Okay, okay, that headline may be overstating things a bit. But a new study by researchers at the University of Oxford suggests that social media – despite its apparent efficiency in enabling us to communicate with large groups of people – can’t overcome our basic psychosocial wiring, which limits us to relationships with roughly 150-200 individuals.
The article, titled “Do online social media cut through the constraints that limit the size of offline social networks?” investigates social media in the context of the “social brain” hypothesis, which states that there is a characteristic or average size for human social networks. The limit of roughly 200 relationships is imposed by the time and cognitive effort required to maintain each relationship; when the number is exceeded, the time available to keep up relationships falls below a minimum level and the quality of relationships begins to suffer.
With the rise of social media, some have suggested that this rule might be revised, since many of the activities involved in maintaining a relationship – including verbal communication, emotional support, and simple acknowledgement – can be carried out on social media on a larger scale, and with less time investment, than the traditional means of face-to-face interactions. However skeptics say our brains still impose a basic cognitive limit on social network size.
To determine whether this is the case, the researchers conducted two random surveys, including one of 2,000 social media users and another of 1,375 business professionals who regularly have face-to-face meetings. Respondents were asked roughly how many friends they have on Facebook, then how many of these they considered close friends, as well as how many they would go to for advice or sympathy in a time of distress.

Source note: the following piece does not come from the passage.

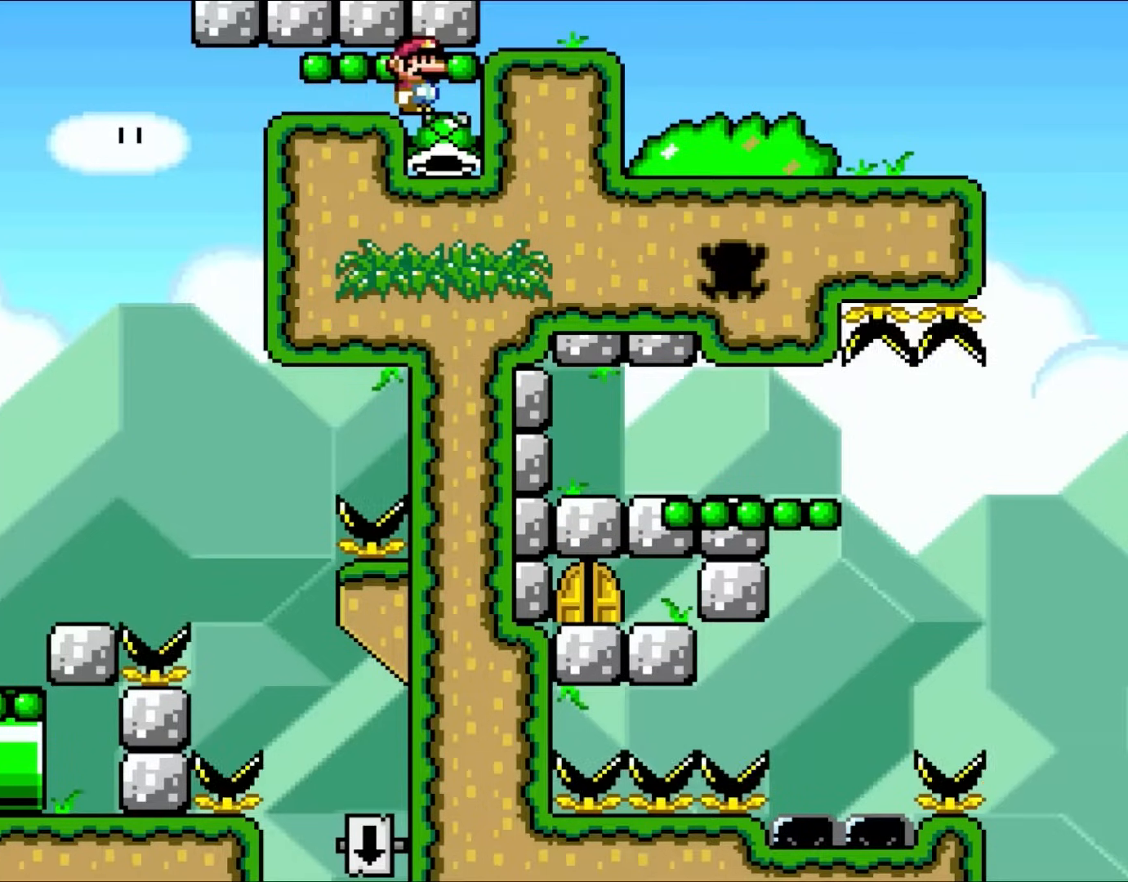
{"buttons": [], "events": [[17, "B", "up"], [133, "DPAD_RIGHT", "down"], [133, "Y", "up"], [217, "DPAD_RIGHT", "up"]]}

The researchers found that the average number of Facebook friends was 155.2 in the first sample and 182.8, both close to the ideal value of 150 suggested by the social brain hypothesis. Interestingly women listed more Facebook friends than men in both samples (165.5 versus 145 in the first sample and 196.2 versus 156.6 in the second).
Furthermore, the average numbers respondents said they considered close friends and people they would go to for advice (4.1 and 13.6 in the first sample) closely mirror the ideal values of roughly five and 15 suggested by the social brain hypothesis, which relies on a hierarchical relationship model. On average respondents in sample one also said they only considered 28% of their Facebook friends to be true friends, roughly corresponding to the third tier value of around 50.
The researchers note: “Respondents who had unusually large networks did not increase the numbers of close friendships they had, but rather added more loosely defined acquaintances into their friendship circle simply because most social media sites do not allow one to differentiate between these layers.”
On that note, the rise of new social networks may in fact reflect these constraints: “It is perhaps worth noting that there has been a notable tendency for teenagers to move away from using Facebook as a social environment and to make use of media like Snapchat, WeChat, Vine, Flickr and Instagram instead, with Facebook being reserved mainly for managing social arrangements. It is not yet entirely clear what has driven this, but the fact that Facebook is too open to view by others seems to have been especially important. Teenagers have much smaller offline social networks than adults, and forcing them to enlarge their network with large numbers of anonymous ‘friends-of-friends’ may place significant strain on their ability to manage their networks.